▸ TO DO
Can you print, word for word, the part of the article on Switzerland having one national language starting with "The film’s premise" and going on through "the new rule."?

▸ DOCUMENT EXTRACT

◇ ◇ ◇ ◇ ◇

Could Switzerland ever become a country with just one language?

The novel idea that Switzerland could one day have just one national language is explored in a new Swiss movie — with shocking, but very funny, consequences.

Could Switzerland ever become a country with just one language?
Could this be new reality in Switzerland? Image by Gerd Altmann from Pixabay

Call it a film of horror or fantasy— and, depending on which side of the linguistic divide you live, you may be right.

The new movie, called “Bon Schuur Ticino” has just opened several days ago but is already a huge hit.

Blame it on democracy

The film’s premise is this:

A referendum to choose just one national language, instead of the current four, plunges the country into a state of emergency, when French becomes the only official language.

That is, only the Swiss-German and Italian parts are in a state of emergency — French speakers are quite happy about the new rule.

The plot centres around a 56-year-old Swiss German, who doesn’t speak a word of French.

Since he works for federal police, he is sent to Ticino to disarm a resistance group of Italian speakers, which is fighting against the new law.
 

This is the film’s trailer:

Wait, could this actually happen in real life?
 
The movie’s two premises — multilinguism and referendums — are the backbone of Switzerland’s culture and democracy.

That much is based on facts.

To date, nobody in Switzerland has seriously suggested to eliminate three national languages, leaving just one.

But what if a group of disgruntled citizens collected enough signatures on a petition to bring this issue to a national vote?

Theoretically, it is possible.

In reality, however, the federal chancellery has to verify and approve all popular initiatives to ensure that no trivial or bizarre proposals end up being voted on.

◇ ◇ ◇ ◇ ◇

▸ INFORMATION GIVEN
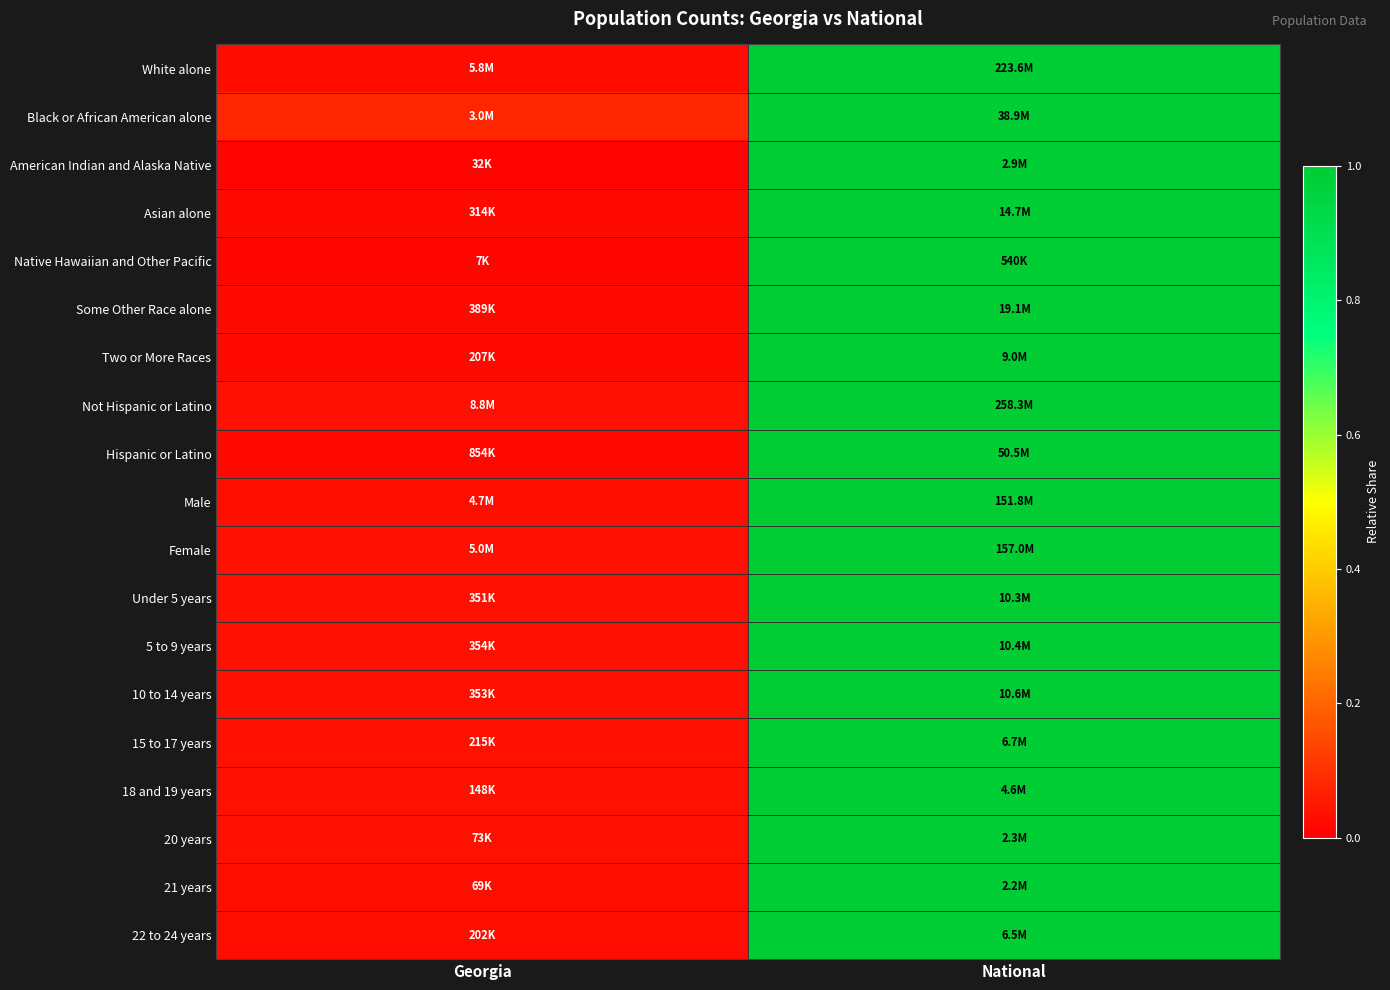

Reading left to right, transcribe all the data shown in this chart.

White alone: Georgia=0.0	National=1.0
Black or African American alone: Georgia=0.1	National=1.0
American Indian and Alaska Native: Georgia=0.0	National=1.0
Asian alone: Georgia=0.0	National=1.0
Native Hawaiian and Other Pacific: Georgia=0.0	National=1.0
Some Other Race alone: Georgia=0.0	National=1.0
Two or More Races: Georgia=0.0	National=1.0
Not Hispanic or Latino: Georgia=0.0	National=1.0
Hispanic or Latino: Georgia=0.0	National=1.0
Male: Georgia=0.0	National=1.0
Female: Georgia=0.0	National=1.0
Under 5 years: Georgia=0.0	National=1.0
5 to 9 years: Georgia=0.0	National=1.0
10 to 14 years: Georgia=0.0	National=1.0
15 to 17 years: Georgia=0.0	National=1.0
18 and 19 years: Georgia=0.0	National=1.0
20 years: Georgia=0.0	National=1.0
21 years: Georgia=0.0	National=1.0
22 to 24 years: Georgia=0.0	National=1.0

◇ ◇ ◇ ◇ ◇

▸ WRITTEN SOLUTION
The film’s premise is this:

A referendum to choose just one national language, instead of the current four, plunges the country into a state of emergency, when French becomes the only official language.

That is, only the Swiss-German and Italian parts are in a state of emergency — French speakers are quite happy about the new rule.